I probably don't understand how the flyback diodes work then, but if it is on the supply, the driver chip will be between the diode and the motor, so if a high voltage is created the motor, will the motor driver IC not get burnt out anyway?

I thought the flyback diodes were to prevent any huge voltage spikes created by the motor from toasting the IC.

Cheers

AWOL

If it is decent controller (you haven't said what you're using) it will have diodes built-in.

See here
http://www.robotroom.com/BipolarHBridge.html
for a guide to H-bridges and snubber diodes.
"Pete, it's a fool looks for logic in the chambers of the human heart." Ulysses Everett McGill.
Do not send technical questions via personal messaging - they will be ignored.

AgeingHippy

Hi AWOL

Thanks for the link. That was exactly the sort of thing I was looking for.

I am currently using the SN754410NE quad half h-bridge driver to learn how to drive motors....

Looking at the schematic of outputs it looks like it has diodes...

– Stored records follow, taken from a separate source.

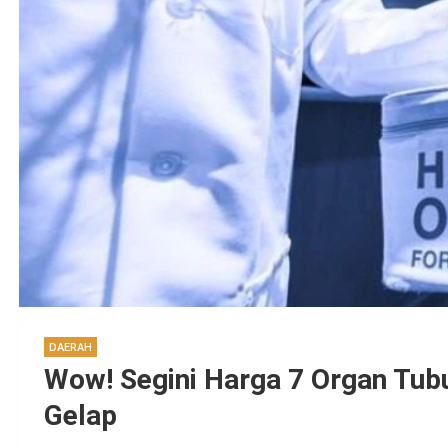
DAERAH
Wow! Segini Harga 7 Organ Tubuh
Gelap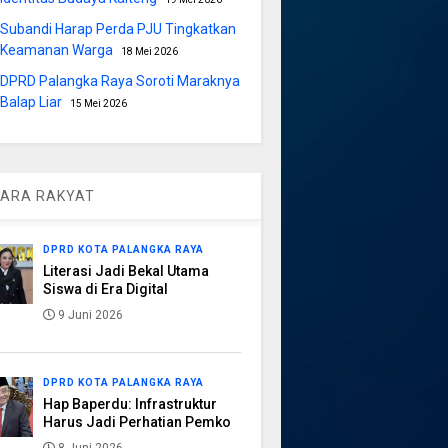
Subandi Harap Perda PJU Tingkatkan
Keamanan Warga
18 Mei 2026
DPRD Palangka Raya Soroti Maraknya
Balap Liar
15 Mei 2026
ARA RAKYAT
DPRD KOTA PALANGKA RAYA
Literasi Jadi Bekal Utama
Siswa di Era Digital
9 Juni 2026
DPRD KOTA PALANGKA RAYA
Hap Baperdu: Infrastruktur
Harus Jadi Perhatian Pemko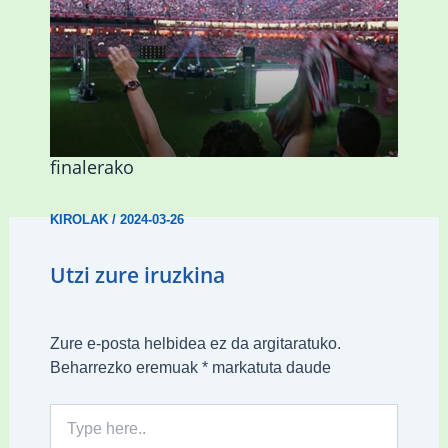
Abadiñok eta Ermuak ere pantaila
erraldoiak jarriko dituzte Kopako
finalerako
KIROLAK
/
2024-03-26
Utzi zure iruzkina
Zure e-posta helbidea ez da argitaratuko.
Beharrezko eremuak
*
markatuta daude
Type
here..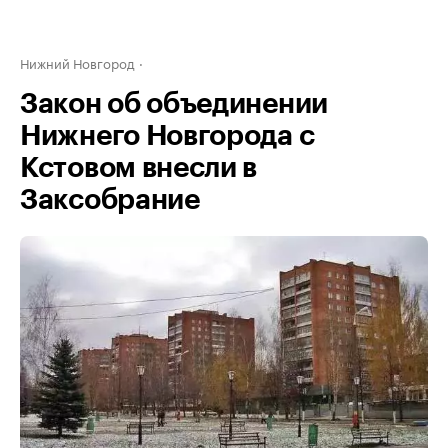
Нижний Новгород
Закон об объединении
Нижнего Новгорода с
Кстовом внесли в
Заксобрание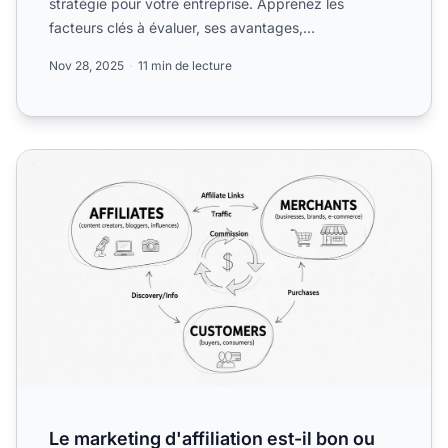
stratégie pour votre entreprise. Apprenez les
facteurs clés à évaluer, ses avantages,
inconvénients, et com...
Nov 28, 2025
11 min de lecture
Le marketing d'affiliation est-il bon ou mauvais ? Analyse
Le marketing d'affiliation est-il bon ou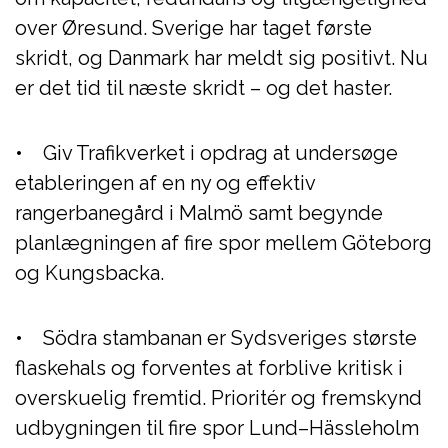
over Øresund. Sverige har taget første
skridt, og Danmark har meldt sig positivt. Nu
er det tid til næste skridt – og det haster.
• Giv Trafikverket i opdrag at undersøge
etableringen af en ny og effektiv
rangerbanegård i Malmö samt begynde
planlægningen af fire spor mellem Göteborg
og Kungsbacka.
• Södra stambanan er Sydsveriges største
flaskehals og forventes at forblive kritisk i
overskuelig fremtid. Prioritér og fremskynd
udbygningen til fire spor Lund–Hässleholm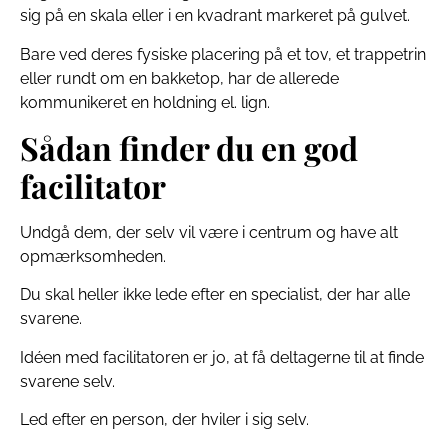
sig på en skala eller i en kvadrant markeret på gulvet.
Bare ved deres fysiske placering på et tov, et trappetrin
eller rundt om en bakketop, har de allerede
kommunikeret en holdning el. lign.
Sådan finder du en god
facilitator
Undgå dem, der selv vil være i centrum og have alt
opmærksomheden.
Du skal heller ikke lede efter en specialist, der har alle
svarene.
Idéen med facilitatoren er jo, at få deltagerne til at finde
svarene selv.
Led efter en person, der hviler i sig selv.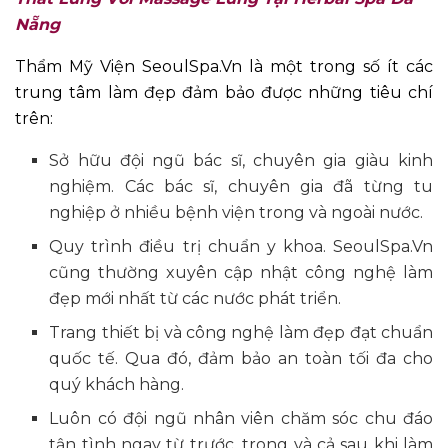
Nẵng
Thẩm Mỹ Viện SeoulSpa.Vn là một trong số ít các
trung tâm làm đẹp đảm bảo được những tiêu chí
trên:
Sở hữu đội ngũ bác sĩ, chuyên gia giàu kinh
nghiệm. Các bác sĩ, chuyên gia đã từng tu
nghiệp ở nhiều bệnh viện trong và ngoài nước.
Quy trình điều trị chuẩn y khoa. SeoulSpa.Vn
cũng thường xuyên cập nhật công nghệ làm
đẹp mới nhất từ các nước phát triển.
Trang thiết bị và công nghệ làm đẹp đạt chuẩn
quốc tế. Qua đó, đảm bảo an toàn tối đa cho
quý khách hàng.
Luôn có đội ngũ nhân viên chăm sóc chu đáo
tận tình ngay từ trước, trong và cả sau khi làm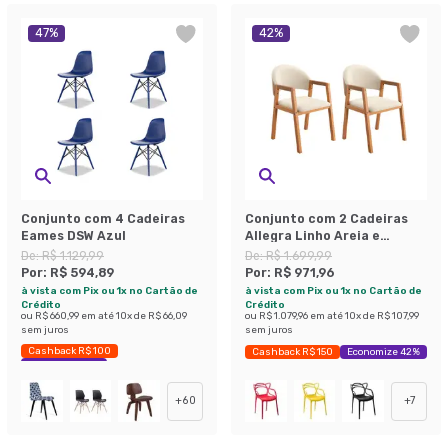
47
%
42
%
Conjunto com 4 Cadeiras
Conjunto com 2 Cadeiras
Eames DSW Azul
Allegra Linho Areia e
Madeira
De:
R$ 1.129,99
De:
R$ 1.699,99
Por:
R$ 594,89
Por:
R$ 971,96
à vista com Pix ou 1x no Cartão de
à vista com Pix ou 1x no Cartão de
Crédito
Crédito
ou
R$ 660,99
em até
10
x de
R$ 66,09
ou
R$ 1.079,96
em até
10
x de
R$ 107,99
sem juros
sem juros
Cashback R$ 100
Cashback R$ 150
Economize 42%
Economize 47%
+
60
+
7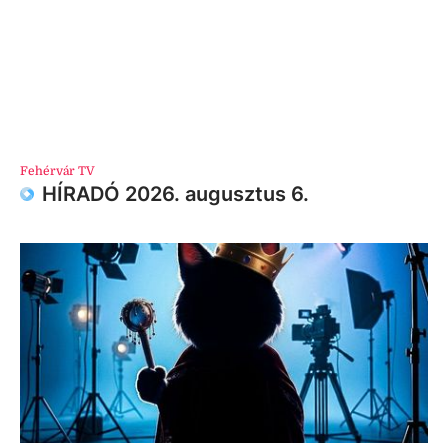
Fehérvár TV
HÍRADÓ 2026. augusztus 6.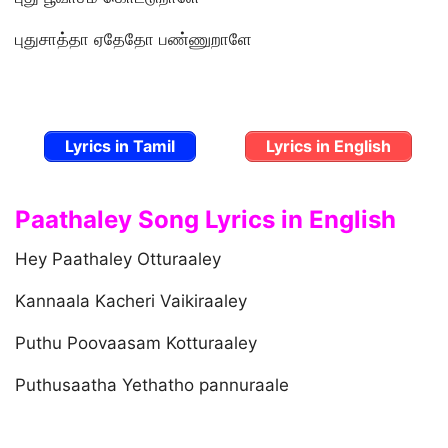
புதுசாத்தா ஏதேதோ பண்ணுறாளே
Lyrics in Tamil
Lyrics in English
Paathaley Song Lyrics in English
Hey Paathaley Otturaaley
Kannaala Kacheri Vaikiraaley
Puthu Poovaasam Kotturaaley
Puthusaatha Yethatho pannuraale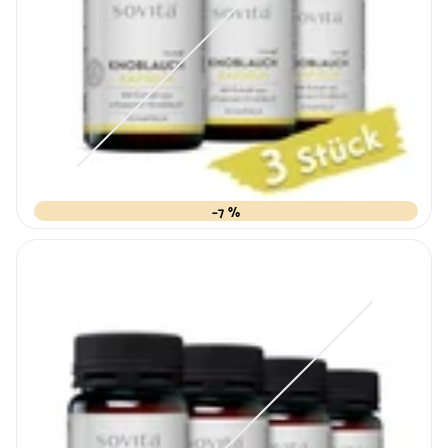
–7 %
Variante
ausverkauft
oder
nicht
verfügbar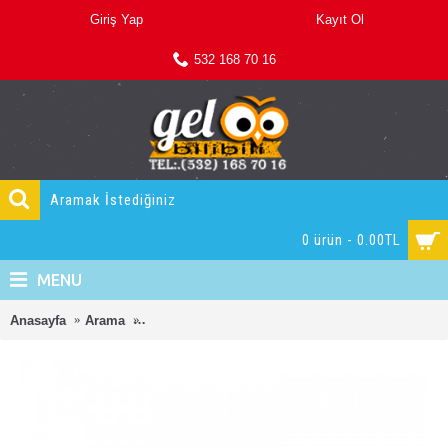
Giriş Yap
Kayıt Ol
532 168 70 16
0 ürün - 0.00TL
MENU
Anasayfa
Arama
PASLANMAZ GALVANİZ CİVCİV BÜYÜTME KAFE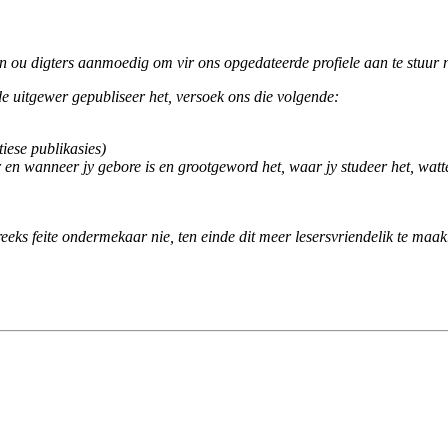
n ou digters aanmoedig om vir ons opgedateerde profiele aan te stuur
de uitgewer gepubliseer het, versoek ons die volgende:
tiese publikasies)
r en wanneer jy gebore is en grootgeword het, waar jy studeer het, watt
 reeks feite ondermekaar nie, ten einde dit meer lesersvriendelik te maak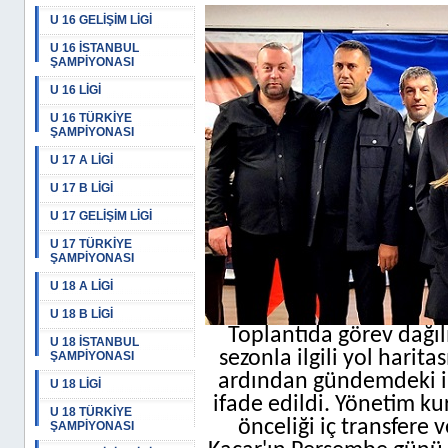
U 16 GELİŞİM LİGİ
U 16 İSTANBUL
ŞAMPİYONASI
U 16 LİGİ
U 16 TÜRKİYE
ŞAMPİYONASI
U 17 A LİGİ
U 17 B LİGİ
U 17 GELİŞİM LİGİ
U 17 TÜRKİYE
ŞAMPİYONASI
U 18 A LİGİ
U 18 B LİGİ
Toplantıda görev dağıl
U 18 İSTANBUL
sezonla ilgili yol harit
ŞAMPİYONASI
ardından gündemdeki il
U 18 LİGİ
ifade edildi. Yönetim ku
U 18 TÜRKİYE
önceliği iç transfere
ŞAMPİYONASI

Again, thanks for the link. I understand now that a diode has to run from each motor wire to Posative and from GND to each wire, making a total of 4 diodes per motor.

Aeturnalus

The SN754410NE's internal diodes are NOT flyback diodes - they're incapable of sinking the required current.  You'll need to add external ones as well.

AKSoapy29

I didn't read all the posts here, but I want to point you out to my website were I made instructions for how to run a dc motor. Here's the link: http://aksoapy29.comoj.com/dcmotorcontroller.html
Andrew K.

AWOL

#9
May 22, 2011, 08:19 pm Last Edit: May 22, 2011, 08:30 pm by AWOL Reason: 1
Quote
I didn't read all the posts here,

Specifically, you didn't read the bit about reversing the motor.

Interesting circuit diagram - remind me again, which is the base, the emitter and the collector?

Code: [Select]
int potpin = A0;
int val;

void setup() {}

void loop() {
val = analogRead(potpin);
val = map(val, 0, 1023, 0, 225);
analogWrite(3, val);
delay(15);
}


Don't you ever want to run the motor at full speed?
"Pete, it's a fool looks for logic in the chambers of the human heart." Ulysses Everett McGill.
Do not send technical questions via personal messaging - they will be ignored.